**Work to complete:** Your task is to set down the line containing "REGI-267, owner: Beverly" and every later line of the entries, word for word, including the last.

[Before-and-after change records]
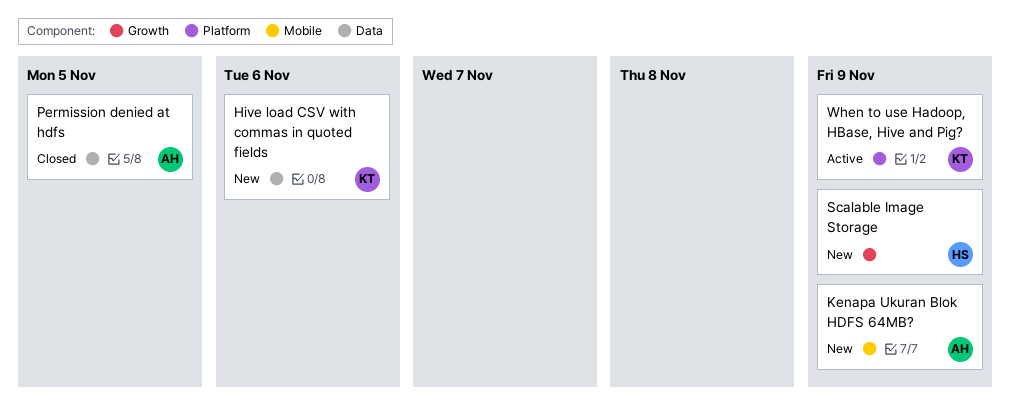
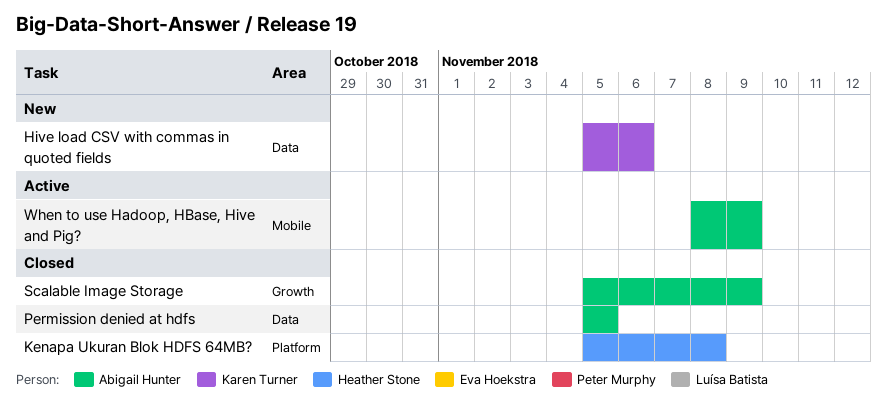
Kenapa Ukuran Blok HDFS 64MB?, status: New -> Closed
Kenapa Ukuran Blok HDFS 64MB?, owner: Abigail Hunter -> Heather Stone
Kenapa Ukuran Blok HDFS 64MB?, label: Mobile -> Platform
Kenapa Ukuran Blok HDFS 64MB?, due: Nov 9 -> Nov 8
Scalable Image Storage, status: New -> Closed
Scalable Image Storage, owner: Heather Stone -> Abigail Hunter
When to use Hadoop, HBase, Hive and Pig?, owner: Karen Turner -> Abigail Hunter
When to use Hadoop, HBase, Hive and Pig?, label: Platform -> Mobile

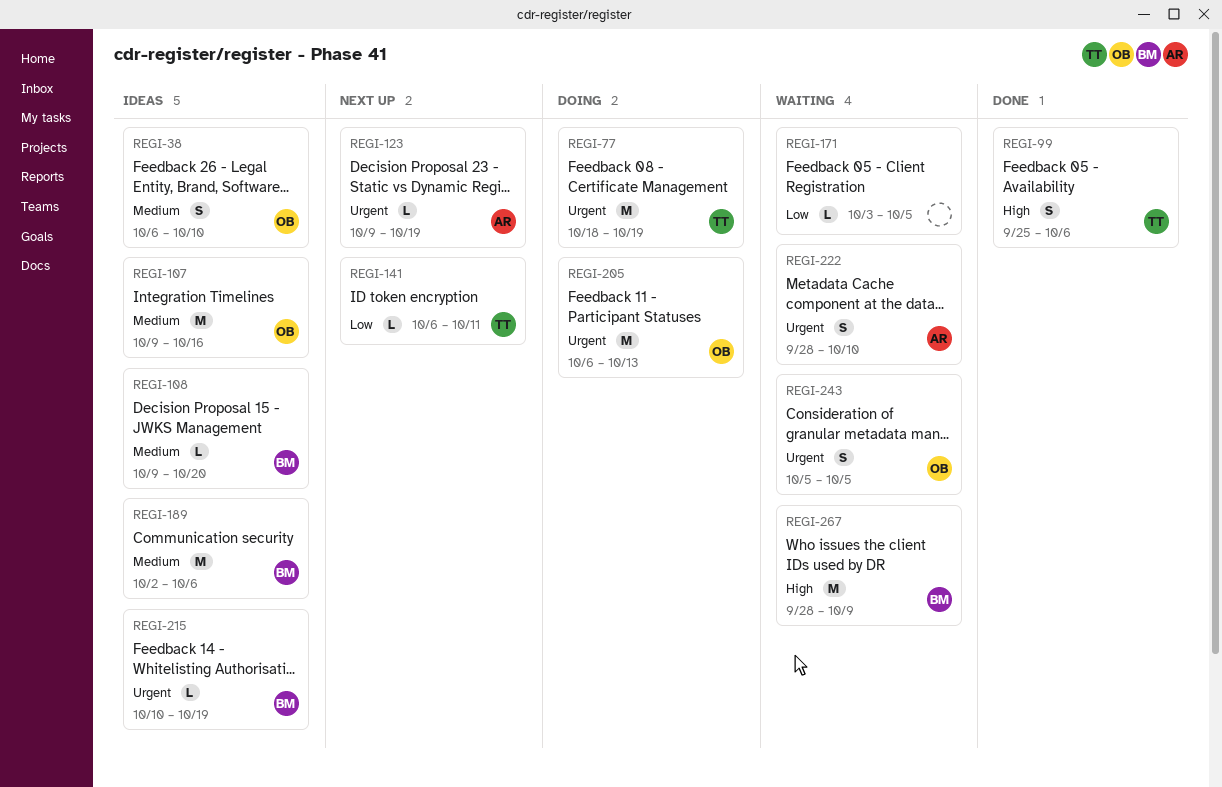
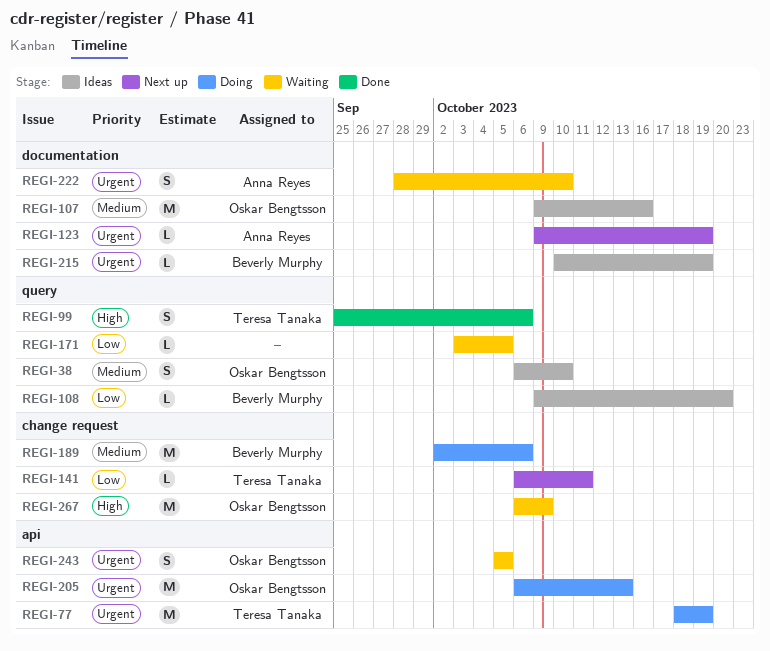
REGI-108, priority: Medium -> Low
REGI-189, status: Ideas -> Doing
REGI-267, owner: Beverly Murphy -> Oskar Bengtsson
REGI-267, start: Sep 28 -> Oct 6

**Result:**
REGI-267, owner: Beverly Murphy -> Oskar Bengtsson
REGI-267, start: Sep 28 -> Oct 6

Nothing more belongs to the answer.